• DIRECTIONS:
a: Answer these from the forum thread about tasting flavors, one answer a line, marked the same way:
(i) What does Black 6 compare their own palate to?
(ii) Why does ACasazza think they were able to taste walnut?
(iii) What did pippin925 pick up when first starting out?
b: Continue the forum thread about tasting flavors, starting right after its final line.

You know what? ... i WILL! Thanks for saving the trouble of picking something out. I warn you though, while some people have palates like finely tuned sportcars, mine is more like an old pickup truck. (I was kinda jealous when i read that you picked up 'walnut'. I don't think i could taste walnut if i were eating walnuts.) I can basically pick up / articulate three flavors: :dude:, :| and uke:


----------



## ACasazza (Mar 23, 2013)

Black 6 said:


> You know what? ... i WILL! Thanks for saving the trouble of picking something out. I warn you though, while some people have palates like finely tuned sportcars, mine is more like an old pickup truck. (I was kinda jealous when i read that you picked up 'walnut'. I don't think i could taste walnut if i were eating walnuts.) I can basically pick up / articulate three flavors: :dude:, :| and uke:


I absolutely love walnuts thats probably why I could taste them.


----------



## pippin925 (Jan 3, 2013)

Nice. I picked up the same sampler/ humi combo when I first started. Only smoked a few from the sampler before moving on to other things and still have one of those sitting around. I'll need to light it up and give it a try. Looking forward to hearing what you think about the others. Keep track of what you liked about each so your local B&M or people on the boards can give you recommendations based on your preferences. Enjoy the journey.

• ROWS:

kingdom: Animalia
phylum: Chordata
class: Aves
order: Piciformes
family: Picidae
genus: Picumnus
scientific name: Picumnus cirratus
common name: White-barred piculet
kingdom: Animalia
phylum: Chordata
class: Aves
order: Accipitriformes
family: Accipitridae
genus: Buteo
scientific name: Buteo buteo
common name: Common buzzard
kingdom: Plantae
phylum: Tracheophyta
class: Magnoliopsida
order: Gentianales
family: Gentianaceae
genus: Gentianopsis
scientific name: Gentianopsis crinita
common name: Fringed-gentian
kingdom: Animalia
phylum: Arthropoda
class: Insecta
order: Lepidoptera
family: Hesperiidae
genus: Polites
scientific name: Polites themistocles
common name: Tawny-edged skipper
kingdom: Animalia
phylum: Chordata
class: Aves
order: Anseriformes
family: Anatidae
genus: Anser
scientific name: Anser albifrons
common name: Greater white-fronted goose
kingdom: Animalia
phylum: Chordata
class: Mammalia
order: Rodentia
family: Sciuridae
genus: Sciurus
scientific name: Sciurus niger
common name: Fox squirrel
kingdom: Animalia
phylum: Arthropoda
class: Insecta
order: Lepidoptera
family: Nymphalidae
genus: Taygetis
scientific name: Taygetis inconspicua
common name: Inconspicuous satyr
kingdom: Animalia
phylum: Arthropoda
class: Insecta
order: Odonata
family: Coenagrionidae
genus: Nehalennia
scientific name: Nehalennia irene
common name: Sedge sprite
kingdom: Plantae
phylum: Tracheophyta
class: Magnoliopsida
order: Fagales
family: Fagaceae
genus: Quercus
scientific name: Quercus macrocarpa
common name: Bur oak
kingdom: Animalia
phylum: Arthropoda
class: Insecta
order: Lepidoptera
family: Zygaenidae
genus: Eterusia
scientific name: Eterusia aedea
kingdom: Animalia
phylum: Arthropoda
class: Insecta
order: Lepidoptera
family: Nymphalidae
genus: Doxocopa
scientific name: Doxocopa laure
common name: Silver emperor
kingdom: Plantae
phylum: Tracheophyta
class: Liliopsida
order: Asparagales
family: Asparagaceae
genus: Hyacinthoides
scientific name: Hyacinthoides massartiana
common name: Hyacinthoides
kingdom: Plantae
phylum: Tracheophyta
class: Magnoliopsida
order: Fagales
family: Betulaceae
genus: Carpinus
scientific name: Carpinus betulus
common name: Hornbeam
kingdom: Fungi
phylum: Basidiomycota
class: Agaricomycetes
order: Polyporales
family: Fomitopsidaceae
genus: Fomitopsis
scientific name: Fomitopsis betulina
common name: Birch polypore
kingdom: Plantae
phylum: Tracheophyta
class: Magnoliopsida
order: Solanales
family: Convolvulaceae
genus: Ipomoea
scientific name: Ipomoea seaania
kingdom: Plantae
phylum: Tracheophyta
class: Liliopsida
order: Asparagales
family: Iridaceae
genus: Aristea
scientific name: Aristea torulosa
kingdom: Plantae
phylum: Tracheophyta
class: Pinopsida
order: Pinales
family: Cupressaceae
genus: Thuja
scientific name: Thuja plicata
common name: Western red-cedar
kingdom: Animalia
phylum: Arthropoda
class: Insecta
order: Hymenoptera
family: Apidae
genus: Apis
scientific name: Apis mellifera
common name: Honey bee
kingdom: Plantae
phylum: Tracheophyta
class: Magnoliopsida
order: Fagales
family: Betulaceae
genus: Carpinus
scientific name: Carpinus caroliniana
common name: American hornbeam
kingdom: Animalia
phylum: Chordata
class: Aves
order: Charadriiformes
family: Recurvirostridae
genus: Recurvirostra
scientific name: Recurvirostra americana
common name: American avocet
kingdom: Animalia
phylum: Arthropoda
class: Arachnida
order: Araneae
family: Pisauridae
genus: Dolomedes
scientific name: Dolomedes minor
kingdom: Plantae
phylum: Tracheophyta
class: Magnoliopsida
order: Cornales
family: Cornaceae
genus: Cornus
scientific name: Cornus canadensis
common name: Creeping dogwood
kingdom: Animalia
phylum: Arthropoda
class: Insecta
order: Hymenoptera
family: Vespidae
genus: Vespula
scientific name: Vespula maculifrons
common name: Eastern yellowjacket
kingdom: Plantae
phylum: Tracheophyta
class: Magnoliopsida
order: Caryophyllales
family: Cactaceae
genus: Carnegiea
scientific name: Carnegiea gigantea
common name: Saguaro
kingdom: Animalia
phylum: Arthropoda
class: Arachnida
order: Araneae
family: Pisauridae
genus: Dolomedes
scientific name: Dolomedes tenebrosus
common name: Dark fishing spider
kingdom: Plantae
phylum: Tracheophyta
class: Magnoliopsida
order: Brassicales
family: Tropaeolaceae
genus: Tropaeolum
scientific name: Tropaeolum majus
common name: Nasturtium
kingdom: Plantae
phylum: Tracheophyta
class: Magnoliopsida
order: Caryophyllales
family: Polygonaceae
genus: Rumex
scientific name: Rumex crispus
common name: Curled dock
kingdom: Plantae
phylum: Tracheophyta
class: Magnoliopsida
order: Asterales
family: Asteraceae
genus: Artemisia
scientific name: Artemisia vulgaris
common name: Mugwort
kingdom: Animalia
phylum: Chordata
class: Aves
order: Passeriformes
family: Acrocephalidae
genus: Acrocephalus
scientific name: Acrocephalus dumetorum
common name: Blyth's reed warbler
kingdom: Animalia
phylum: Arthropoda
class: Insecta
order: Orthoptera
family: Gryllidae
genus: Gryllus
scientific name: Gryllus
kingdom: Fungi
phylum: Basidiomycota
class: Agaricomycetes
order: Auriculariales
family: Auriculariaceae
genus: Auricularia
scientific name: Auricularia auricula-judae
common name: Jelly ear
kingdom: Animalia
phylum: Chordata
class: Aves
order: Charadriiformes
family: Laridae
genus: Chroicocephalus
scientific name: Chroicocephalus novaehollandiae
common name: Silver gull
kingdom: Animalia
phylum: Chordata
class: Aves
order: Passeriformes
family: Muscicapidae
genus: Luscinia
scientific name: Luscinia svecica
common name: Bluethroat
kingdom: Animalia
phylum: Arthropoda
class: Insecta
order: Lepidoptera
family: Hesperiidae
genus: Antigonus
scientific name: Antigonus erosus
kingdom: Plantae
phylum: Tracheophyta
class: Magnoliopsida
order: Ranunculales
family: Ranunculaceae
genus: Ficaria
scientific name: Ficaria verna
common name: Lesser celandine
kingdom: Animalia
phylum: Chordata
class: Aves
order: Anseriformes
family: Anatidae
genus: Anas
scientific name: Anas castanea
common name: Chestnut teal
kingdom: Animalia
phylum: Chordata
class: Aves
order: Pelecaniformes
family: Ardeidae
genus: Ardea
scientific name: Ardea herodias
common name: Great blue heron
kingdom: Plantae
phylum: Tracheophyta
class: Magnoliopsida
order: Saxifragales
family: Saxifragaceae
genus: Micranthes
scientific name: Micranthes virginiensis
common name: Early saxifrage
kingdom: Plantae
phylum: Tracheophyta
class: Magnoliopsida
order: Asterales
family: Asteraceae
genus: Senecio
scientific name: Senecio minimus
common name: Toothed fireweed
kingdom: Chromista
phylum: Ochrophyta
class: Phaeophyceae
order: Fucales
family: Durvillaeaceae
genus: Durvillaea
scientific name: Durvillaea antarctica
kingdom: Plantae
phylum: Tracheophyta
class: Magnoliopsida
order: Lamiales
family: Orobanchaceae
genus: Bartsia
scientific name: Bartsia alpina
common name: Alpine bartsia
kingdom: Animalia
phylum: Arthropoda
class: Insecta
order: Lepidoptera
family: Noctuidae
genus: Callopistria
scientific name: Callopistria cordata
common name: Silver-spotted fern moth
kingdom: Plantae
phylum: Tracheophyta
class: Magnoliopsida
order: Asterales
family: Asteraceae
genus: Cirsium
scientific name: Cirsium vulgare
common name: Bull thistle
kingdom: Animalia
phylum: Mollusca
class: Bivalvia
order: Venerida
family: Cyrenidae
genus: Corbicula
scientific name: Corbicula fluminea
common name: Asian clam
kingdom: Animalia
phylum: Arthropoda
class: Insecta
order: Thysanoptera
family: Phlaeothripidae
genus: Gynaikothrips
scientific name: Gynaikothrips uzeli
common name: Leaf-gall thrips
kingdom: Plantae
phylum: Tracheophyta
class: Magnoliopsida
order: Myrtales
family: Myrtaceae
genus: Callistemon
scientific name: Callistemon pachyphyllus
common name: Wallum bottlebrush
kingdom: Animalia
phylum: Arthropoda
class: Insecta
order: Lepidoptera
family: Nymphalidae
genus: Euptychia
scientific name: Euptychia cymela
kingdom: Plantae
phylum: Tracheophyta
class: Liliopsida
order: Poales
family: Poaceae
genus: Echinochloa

• EXPECTED OUTPUTS:
a:
(i) An old pickup truck.
(ii) ACasazza absolutely loves walnuts.
(iii) The same sampler/humi combo.

b:
----------



## HIM (Sep 12, 2012)

Black 6 said:


> I also learned that if you're smoking too fast, you can actually be missing out on part of the finish on certain cigars.


This is a very good point. Sometimes the flavors on the front palate are so good you dont want to stop puffing. But you have to remember to let the flavors really settle and go through their progression so you can enjoy the finish too. This is true for anything...beer, wine, scotch, cigars, food.


----------



## ACasazza (Mar 23, 2013)

HIM said:


> This is a very good point. Sometimes the flavors on the front palate are so good you dont want to stop puffing. But you have to remember to let the flavors really settle and go through their progression so you can enjoy the finish too. This is true for anything...beer, wine, scotch, cigars, food.


I agree! However, I'm not a fan of the peppery taste too much yet. And that seems to be a common front palate.


----------



## B-daddy (Oct 29, 2012)

Great thread, man. Look forward to hearing more as you smoke through this sampler. Glad you're getting so into the smoking and the participation in the forum. Good on ya.


----------



## mrdowntown (Feb 3, 2013)

Just want to chime in and say this is a great thread and I caught myself slowing down on the RYJ I'm smoking right now haha. Reading posts like this is what helps me really enjoy my stogie


----------



## ACasazza (Mar 23, 2013)

Just picked up a 5pack of Brocatus Churchill 7x50s from CBid for $3 + Shipping. Will add those on here as well.


----------



## havanadaydreaming (Mar 26, 2013)

Glad you're doing this, I'm looking forward to reading the rest of the reviews! op2:


----------



## Wicked_Rhube (Jul 29, 2012)

Black 6 said:


> I can basically pick up / articulate three flavors: :dude:, :| and uke:


SAME HERE!!!!


----------



## ACasazza (Mar 23, 2013)

About to try the - Gurkha Triple Ligero Toro (6.2x50) tonight and see how it is. Will be following up with a review of it and pictures!


----------



## ACasazza (Mar 23, 2013)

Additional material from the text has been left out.